In balanced ecosystems, the freshly deposited sand gives marsh vegetation new areas to colonize and spread, but Third Beach is cut off by development on one end and the beach on the other.

Raising the elevation will “improve growth of salt marsh plants and reduce overall deterioration of the marsh, benefiting species such as the federally listed Saltmarsh Sparrow, which relies on high marsh as nesting habitat,” White said. “Marshes also play a key role in cleaning and filtering water, and act as a buffer to absorb wind, waves and flood water -- a key factor in storm protection.”

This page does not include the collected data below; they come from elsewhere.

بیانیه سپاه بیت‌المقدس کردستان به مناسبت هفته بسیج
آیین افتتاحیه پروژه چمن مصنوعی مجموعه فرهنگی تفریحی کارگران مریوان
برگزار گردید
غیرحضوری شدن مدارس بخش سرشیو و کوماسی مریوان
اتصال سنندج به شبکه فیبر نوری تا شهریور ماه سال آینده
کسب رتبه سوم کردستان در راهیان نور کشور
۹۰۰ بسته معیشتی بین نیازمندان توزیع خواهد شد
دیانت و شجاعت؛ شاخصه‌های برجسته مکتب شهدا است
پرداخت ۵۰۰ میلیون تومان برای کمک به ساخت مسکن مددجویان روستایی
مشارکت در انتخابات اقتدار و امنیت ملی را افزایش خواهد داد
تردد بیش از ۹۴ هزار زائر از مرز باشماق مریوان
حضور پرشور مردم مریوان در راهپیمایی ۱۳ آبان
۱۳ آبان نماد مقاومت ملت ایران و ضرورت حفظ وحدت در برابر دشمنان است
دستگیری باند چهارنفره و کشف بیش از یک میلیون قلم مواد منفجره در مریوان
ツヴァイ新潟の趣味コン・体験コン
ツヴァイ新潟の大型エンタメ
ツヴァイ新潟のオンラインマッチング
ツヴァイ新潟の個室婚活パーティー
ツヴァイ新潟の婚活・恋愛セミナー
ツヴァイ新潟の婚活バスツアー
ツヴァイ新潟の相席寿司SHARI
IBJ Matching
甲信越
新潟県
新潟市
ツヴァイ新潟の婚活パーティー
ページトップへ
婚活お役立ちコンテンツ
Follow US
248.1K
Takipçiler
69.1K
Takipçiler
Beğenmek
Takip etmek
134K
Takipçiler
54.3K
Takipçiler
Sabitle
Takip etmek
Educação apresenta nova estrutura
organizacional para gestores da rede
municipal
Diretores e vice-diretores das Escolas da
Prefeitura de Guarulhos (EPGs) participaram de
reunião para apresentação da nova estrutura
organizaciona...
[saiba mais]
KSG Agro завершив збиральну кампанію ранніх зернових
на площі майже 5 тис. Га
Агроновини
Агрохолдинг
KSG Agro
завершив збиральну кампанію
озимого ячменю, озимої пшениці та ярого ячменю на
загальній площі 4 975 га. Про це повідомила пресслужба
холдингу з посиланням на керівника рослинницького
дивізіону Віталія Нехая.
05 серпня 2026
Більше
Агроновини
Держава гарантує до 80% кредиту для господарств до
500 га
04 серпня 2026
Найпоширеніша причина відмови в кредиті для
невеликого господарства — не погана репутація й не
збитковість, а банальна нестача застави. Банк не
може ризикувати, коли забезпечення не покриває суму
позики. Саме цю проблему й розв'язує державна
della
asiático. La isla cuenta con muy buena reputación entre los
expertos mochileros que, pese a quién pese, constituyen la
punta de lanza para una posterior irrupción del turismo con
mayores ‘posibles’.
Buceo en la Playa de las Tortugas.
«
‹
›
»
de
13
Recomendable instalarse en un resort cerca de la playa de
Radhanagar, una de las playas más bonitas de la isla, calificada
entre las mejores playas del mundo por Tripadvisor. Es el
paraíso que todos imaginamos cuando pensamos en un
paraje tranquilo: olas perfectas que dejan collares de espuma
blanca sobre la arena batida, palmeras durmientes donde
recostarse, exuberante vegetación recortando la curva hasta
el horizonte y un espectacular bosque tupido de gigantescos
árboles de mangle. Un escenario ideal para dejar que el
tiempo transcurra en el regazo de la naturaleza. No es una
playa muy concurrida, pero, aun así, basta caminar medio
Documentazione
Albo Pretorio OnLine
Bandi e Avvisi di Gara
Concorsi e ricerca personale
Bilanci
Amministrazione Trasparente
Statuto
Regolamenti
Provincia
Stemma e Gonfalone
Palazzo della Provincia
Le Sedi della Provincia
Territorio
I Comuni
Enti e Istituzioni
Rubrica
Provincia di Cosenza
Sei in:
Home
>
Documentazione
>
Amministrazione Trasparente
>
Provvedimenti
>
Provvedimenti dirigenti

The project is one of 70 projects managed by the service through $167 in federal funding for Hurricane Sandy recovery. The project cost is pegged at $644,000, according to a news release, and the fund were awarded through the cooperative agreement to to The Nature Conservancy, which is working all along Rhode Island’s south coast to promote shoreline resiliency efforts, including salt marsh restoration and oyster reef construction.

It is also part of a larger $4.1 million Sandy-funded effort to restore coastal areas from Rhode Island to Southern Maine.